HOW FAR BEHIND the curve am I? So far that I only last week learned about Chait's "much-discussed" piece, which appeared in January. Katie Ryder mentioned it in her Nation review of the new collection of Renata Adler's non-fiction.
So I read it. He has a point, I suppose. Self-righteousness is always annoying. Being self-righteous about other people's self-righteousness can be a bit annoying, too.
The only thing in the piece that really surprised me, though, was that Chait thinks the first era of P.C. ended in 1992, with the election of Bill Clinton. What?
As someone who has been working on a campus continuously since 1992, I would say the kind of attention people were being asked to pay to their own speech and behavior circa 1985-1990 just became the new normal. Some nuances have been added since 1990, and will probably continue to be added, but everyone from university presidents on down got clued in over the last 25 years and simply adjusted. The old P.C. didn't go away; it just became the new prevailing etiquette, and no one was all that terribly inconvenienced.

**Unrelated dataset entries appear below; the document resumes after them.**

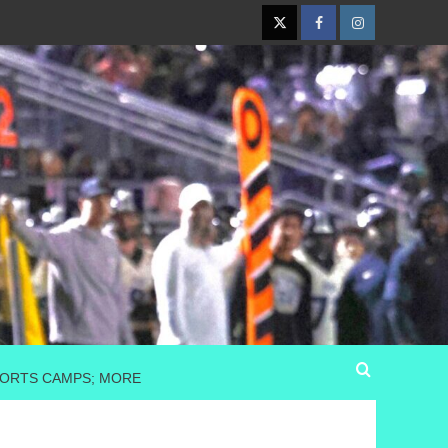
Twitter
Facebook
Instagram
SPORTS CAMPS; MORE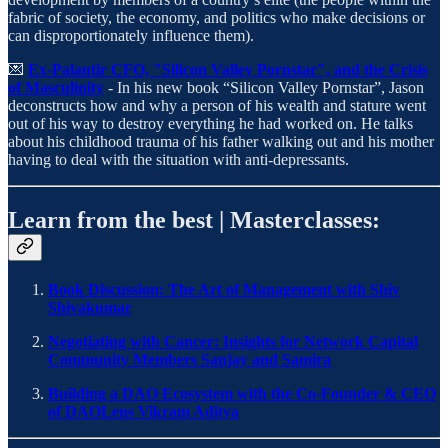
fabric of society, the economy, and politics who make decisions or
can disproportionately influence them).
💌
Ex-Palantir CFO, "Silicon Valley Pornstar", and the Crisis
of Masculinity
- In his new book “Silicon Valley Pornstar”, Jason
deconstructs how and why a person of his wealth and stature went
out of his way to destroy everything he had worked on. He talks
about his childhood trauma of his father walking out and his mother
having to deal with the situation with anti-depressants.
Learn from the best | Masterclasses:
Book Discussion: The Art of Management with Shiv
Shivakumar
Negotiating with Cancer: Insights for Network Capital
Community Members Sanjay and Samira
Building a DAO Ecosystem with the Co-Founder & CEO
of DAOLens Vikram Aditya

Which goes to show that the P.C. advocates were not asking that much, I would say. Likewise it will take a while for people to get used to fine-tuned ways of referring to gender identification nuances. But they will, and in a while it will seem natural enough. So why get one's knickers in a twist, Mr. Chait?
Even the "micro-aggression" concept is actually useful, I think. I do worry about what will happen once our evangelical Christian students get ahold of it, though. They're on the receiving end of their share.